Rainer Wolff war es wichtig, vorab eine Patientenverfügung und eine Vorsorgevollmacht zu erstellen.
Auch berichten manche Interviewpartner davon, dass sie sich aufgrund der Diagnose vermehrt wieder ihrem Glauben zugewandt hätten, andere schildern, dass für sie Religion im Umgang mit ihrer Erkrankung keine Rolle spielte.
Alfred Brandt half es, im Krankenhaus in der Kapelle zu beten.
Einige Gesprächspartner sprechen davon, weniger Angst vor dem Tod an sich zu haben, dafür umso mehr vor dem Weg und dem Prozess des Sterbens. Viele schildern, dass sie ihre Familien nicht belasten wollten, wenn sie sich nicht mehr selbst versorgen könnten oder dement würden. Pflegebedürftig zu werden sei für Juergen Hoffmann „schlimmer als der Tod“. Dementsprechend war es für manche auch wichtig, sich sehr bewusst über ihr Lebensende Gedanken zu machen und darüber nachzudenken, ob sie dieses unter Umständen auch selbst durch Suizid herbeiführen wollten. Andere dagegen haben sich bereits Gedanken dazu gemacht, ob sie einmal in einem Hospiz oder sonst palliativmedizinisch versorgt werden könnten.

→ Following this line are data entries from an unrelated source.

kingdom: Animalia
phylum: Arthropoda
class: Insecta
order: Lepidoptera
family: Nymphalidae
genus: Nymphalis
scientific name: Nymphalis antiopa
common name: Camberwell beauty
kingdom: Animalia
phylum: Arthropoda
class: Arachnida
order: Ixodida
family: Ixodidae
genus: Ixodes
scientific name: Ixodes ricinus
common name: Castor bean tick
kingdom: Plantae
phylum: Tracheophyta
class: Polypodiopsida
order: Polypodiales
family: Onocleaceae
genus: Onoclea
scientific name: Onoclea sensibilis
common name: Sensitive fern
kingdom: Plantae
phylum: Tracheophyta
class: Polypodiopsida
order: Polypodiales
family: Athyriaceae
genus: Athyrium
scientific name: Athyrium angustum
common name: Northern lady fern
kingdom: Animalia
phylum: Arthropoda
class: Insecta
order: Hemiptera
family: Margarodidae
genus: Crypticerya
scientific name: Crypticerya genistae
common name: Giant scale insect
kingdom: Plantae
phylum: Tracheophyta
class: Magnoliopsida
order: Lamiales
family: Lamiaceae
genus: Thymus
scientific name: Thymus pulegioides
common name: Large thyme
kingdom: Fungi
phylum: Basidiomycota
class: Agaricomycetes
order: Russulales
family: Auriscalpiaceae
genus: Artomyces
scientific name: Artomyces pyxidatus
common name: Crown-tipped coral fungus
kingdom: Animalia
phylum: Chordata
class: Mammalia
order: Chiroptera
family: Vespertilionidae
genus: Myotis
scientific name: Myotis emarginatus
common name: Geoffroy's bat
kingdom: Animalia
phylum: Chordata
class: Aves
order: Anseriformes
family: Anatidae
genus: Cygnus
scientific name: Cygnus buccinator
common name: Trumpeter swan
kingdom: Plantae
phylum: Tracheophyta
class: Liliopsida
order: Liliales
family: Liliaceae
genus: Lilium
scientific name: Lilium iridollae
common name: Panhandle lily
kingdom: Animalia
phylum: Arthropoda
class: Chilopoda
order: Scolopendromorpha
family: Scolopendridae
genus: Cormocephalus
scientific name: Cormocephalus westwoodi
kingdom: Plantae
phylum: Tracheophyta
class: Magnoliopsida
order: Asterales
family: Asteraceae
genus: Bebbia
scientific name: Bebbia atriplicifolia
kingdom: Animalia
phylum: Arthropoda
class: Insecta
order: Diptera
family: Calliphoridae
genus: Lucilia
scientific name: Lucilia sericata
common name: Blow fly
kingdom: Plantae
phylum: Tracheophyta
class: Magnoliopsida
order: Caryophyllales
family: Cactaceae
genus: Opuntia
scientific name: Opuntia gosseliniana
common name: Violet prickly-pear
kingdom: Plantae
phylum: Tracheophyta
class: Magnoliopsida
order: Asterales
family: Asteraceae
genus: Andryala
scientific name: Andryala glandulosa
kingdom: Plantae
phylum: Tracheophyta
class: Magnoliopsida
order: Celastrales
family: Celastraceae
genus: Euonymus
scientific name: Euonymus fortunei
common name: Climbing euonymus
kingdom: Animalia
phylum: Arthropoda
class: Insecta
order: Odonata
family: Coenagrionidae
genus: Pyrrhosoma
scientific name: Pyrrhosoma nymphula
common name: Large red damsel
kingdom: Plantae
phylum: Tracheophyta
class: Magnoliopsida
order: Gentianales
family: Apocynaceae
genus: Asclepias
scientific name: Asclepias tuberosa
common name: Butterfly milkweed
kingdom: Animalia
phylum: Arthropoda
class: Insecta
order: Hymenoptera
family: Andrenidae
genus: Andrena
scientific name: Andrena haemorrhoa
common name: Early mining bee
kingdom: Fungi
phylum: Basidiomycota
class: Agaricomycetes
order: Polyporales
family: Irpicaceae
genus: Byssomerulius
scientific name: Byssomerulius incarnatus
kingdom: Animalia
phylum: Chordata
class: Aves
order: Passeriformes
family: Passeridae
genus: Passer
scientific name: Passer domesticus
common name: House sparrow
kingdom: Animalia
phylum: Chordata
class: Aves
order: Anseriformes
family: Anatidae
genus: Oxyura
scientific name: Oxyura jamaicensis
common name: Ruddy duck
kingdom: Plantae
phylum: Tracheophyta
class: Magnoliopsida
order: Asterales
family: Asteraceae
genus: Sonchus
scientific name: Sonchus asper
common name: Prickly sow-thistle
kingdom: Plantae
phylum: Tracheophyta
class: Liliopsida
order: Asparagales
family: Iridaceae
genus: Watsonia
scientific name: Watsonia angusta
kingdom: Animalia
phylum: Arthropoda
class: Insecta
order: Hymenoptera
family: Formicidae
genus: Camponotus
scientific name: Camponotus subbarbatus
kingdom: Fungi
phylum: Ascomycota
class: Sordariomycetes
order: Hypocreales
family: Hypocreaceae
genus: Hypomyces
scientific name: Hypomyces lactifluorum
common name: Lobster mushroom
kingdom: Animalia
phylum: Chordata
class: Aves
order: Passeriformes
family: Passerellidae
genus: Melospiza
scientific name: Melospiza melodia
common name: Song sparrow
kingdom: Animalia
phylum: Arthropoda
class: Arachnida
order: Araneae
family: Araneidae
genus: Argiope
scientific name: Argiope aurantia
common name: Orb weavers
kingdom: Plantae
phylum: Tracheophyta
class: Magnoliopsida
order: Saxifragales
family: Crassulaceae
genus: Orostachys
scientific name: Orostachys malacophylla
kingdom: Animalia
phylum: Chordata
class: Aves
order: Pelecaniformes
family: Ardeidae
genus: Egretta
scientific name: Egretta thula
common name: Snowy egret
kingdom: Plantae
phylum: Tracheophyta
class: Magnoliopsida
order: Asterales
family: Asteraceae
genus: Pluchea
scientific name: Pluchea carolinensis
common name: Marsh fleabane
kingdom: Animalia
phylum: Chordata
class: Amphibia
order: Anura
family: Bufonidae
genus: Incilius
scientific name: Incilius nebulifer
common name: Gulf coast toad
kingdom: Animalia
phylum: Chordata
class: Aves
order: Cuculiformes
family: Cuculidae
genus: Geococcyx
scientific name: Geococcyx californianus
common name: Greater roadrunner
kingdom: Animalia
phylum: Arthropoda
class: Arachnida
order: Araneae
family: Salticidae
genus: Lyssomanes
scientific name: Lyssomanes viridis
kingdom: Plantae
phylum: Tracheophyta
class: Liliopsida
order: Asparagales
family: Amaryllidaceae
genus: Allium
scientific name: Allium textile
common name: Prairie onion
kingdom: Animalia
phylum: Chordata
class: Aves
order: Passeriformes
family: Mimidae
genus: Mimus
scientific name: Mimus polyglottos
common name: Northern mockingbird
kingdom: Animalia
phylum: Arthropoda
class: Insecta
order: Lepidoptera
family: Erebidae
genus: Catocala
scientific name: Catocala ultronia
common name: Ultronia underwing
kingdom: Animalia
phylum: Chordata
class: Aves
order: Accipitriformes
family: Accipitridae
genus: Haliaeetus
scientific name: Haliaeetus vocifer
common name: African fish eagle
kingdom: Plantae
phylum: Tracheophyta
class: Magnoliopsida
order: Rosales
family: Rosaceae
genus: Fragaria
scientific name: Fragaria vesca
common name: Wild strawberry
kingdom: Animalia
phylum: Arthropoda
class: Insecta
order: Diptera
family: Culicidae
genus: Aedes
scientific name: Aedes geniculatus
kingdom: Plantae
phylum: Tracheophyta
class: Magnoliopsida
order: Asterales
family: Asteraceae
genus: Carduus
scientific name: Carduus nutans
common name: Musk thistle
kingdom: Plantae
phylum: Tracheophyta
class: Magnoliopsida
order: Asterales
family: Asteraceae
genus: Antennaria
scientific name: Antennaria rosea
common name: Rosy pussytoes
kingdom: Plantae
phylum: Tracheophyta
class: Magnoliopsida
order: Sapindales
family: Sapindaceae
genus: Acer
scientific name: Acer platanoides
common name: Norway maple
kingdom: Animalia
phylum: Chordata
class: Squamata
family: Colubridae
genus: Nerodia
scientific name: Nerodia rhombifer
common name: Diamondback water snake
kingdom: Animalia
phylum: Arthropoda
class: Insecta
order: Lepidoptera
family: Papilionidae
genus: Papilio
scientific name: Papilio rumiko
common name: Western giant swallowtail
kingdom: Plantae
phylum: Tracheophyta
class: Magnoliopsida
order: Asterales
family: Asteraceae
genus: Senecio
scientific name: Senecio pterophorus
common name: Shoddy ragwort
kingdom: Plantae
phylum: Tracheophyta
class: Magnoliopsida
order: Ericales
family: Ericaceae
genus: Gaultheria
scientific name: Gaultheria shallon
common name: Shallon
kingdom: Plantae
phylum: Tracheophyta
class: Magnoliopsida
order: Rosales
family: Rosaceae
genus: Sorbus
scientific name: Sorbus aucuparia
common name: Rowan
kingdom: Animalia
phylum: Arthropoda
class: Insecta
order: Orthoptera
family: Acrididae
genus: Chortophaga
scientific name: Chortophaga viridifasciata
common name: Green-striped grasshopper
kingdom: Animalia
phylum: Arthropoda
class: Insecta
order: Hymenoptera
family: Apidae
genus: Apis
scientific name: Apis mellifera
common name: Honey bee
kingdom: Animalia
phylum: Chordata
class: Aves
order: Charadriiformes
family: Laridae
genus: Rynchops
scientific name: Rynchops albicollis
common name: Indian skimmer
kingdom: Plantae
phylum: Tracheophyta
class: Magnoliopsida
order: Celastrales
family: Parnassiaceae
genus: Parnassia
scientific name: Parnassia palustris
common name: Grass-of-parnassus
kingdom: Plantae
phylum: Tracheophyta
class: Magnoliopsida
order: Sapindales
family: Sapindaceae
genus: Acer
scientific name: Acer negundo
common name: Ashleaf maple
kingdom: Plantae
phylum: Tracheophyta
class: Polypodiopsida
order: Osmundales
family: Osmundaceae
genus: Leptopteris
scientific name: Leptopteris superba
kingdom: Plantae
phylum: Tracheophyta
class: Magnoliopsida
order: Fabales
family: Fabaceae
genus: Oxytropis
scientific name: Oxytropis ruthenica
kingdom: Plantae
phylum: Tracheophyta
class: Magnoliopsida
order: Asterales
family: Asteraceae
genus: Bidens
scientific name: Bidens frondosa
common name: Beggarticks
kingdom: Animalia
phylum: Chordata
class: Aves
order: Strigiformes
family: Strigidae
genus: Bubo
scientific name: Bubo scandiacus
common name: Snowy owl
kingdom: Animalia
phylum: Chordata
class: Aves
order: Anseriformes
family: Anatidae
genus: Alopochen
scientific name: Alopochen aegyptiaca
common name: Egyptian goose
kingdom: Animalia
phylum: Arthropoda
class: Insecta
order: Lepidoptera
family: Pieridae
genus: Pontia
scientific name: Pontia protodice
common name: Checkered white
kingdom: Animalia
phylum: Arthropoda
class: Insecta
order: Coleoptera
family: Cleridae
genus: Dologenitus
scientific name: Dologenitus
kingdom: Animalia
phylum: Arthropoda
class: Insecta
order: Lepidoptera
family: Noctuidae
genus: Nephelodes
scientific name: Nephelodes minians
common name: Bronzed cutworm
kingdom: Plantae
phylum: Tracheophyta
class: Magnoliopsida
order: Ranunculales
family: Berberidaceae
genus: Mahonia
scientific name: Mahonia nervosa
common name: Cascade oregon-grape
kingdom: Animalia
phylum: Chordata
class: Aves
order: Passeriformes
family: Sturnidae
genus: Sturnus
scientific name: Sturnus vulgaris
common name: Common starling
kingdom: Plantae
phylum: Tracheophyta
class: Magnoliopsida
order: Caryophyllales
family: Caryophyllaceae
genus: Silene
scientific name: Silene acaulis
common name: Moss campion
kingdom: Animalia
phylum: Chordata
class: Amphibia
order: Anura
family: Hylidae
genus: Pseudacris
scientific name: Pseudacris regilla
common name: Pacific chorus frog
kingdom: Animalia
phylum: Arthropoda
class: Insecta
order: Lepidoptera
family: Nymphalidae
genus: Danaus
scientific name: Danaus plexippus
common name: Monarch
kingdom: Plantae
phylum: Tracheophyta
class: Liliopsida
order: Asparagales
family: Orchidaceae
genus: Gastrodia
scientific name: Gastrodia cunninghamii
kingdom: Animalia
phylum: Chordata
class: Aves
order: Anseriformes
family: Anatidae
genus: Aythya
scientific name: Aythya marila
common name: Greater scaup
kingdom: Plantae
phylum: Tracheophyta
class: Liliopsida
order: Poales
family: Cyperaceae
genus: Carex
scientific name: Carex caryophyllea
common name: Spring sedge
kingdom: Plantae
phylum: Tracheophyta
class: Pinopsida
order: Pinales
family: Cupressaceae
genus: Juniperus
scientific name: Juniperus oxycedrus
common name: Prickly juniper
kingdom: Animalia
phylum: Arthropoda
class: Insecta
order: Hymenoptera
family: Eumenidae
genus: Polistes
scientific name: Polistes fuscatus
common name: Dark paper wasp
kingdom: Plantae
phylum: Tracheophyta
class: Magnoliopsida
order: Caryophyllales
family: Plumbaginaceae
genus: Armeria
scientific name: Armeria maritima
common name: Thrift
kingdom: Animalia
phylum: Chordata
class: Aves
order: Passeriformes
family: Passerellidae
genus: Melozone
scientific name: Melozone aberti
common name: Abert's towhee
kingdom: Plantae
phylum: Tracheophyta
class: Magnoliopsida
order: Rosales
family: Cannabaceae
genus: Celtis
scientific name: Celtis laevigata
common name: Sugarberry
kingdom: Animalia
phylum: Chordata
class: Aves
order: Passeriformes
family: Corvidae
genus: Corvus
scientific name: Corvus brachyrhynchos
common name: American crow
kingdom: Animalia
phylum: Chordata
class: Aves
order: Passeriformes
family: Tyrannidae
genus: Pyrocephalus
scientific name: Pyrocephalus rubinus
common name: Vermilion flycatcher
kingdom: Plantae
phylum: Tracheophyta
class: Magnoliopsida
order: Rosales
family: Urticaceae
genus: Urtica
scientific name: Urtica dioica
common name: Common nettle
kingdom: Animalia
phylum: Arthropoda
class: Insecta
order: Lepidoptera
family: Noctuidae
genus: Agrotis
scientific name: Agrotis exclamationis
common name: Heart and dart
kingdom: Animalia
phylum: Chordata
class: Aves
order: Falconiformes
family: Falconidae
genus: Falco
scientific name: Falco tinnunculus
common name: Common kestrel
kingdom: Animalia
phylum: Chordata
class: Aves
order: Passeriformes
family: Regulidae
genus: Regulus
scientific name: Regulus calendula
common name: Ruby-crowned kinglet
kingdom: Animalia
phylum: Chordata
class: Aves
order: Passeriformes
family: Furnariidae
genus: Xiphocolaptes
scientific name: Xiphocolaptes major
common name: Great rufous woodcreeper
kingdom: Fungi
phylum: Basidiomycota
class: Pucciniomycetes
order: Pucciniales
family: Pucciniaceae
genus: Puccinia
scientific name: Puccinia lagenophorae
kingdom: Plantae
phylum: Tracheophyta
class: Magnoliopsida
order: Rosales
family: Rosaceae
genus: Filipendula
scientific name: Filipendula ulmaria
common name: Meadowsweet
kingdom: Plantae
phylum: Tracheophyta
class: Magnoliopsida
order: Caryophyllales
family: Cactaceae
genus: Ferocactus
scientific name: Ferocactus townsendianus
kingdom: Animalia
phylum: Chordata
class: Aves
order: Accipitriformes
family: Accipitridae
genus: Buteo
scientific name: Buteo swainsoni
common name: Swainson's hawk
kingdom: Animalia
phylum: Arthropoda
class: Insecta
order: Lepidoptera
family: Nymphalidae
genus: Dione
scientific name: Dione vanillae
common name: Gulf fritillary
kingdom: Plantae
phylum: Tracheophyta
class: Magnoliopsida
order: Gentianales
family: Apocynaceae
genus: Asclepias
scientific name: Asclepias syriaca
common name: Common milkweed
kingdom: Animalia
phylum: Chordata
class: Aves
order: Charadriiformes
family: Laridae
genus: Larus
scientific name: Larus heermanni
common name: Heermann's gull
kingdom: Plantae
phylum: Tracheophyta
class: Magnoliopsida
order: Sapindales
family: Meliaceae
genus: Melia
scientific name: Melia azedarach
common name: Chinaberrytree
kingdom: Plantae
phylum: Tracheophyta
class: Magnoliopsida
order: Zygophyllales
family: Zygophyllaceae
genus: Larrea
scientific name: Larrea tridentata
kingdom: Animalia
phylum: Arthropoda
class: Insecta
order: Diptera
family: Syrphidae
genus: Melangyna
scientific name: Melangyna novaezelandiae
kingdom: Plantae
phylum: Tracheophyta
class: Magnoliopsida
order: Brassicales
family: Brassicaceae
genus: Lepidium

Natürlich wünschen sich viele Männer für ihre Zukunft, dass sie und ihre Partnerin noch möglichst lange vital bleiben, von weiteren Erkrankungen weitestgehend verschont bleiben und keinen Rückfall erleben. Durch ihr fortgeschrittenes Alter sehen viele Erzähler die verbleibende Zeit als Geschenk an und versuchen die einzelnen Tage mit ihrer Familie und Freunden zu genießen und nicht zu häufig an den Tod zu denken.
Rückblickend schildern einige Männer, dass Prostatakrebs für sie auch eine „gute Seite“ hatte, weil sie ihr Leben nun intensiver leben, neue Erfahrungen machten und den wichtigen Dingen Vorrang geben.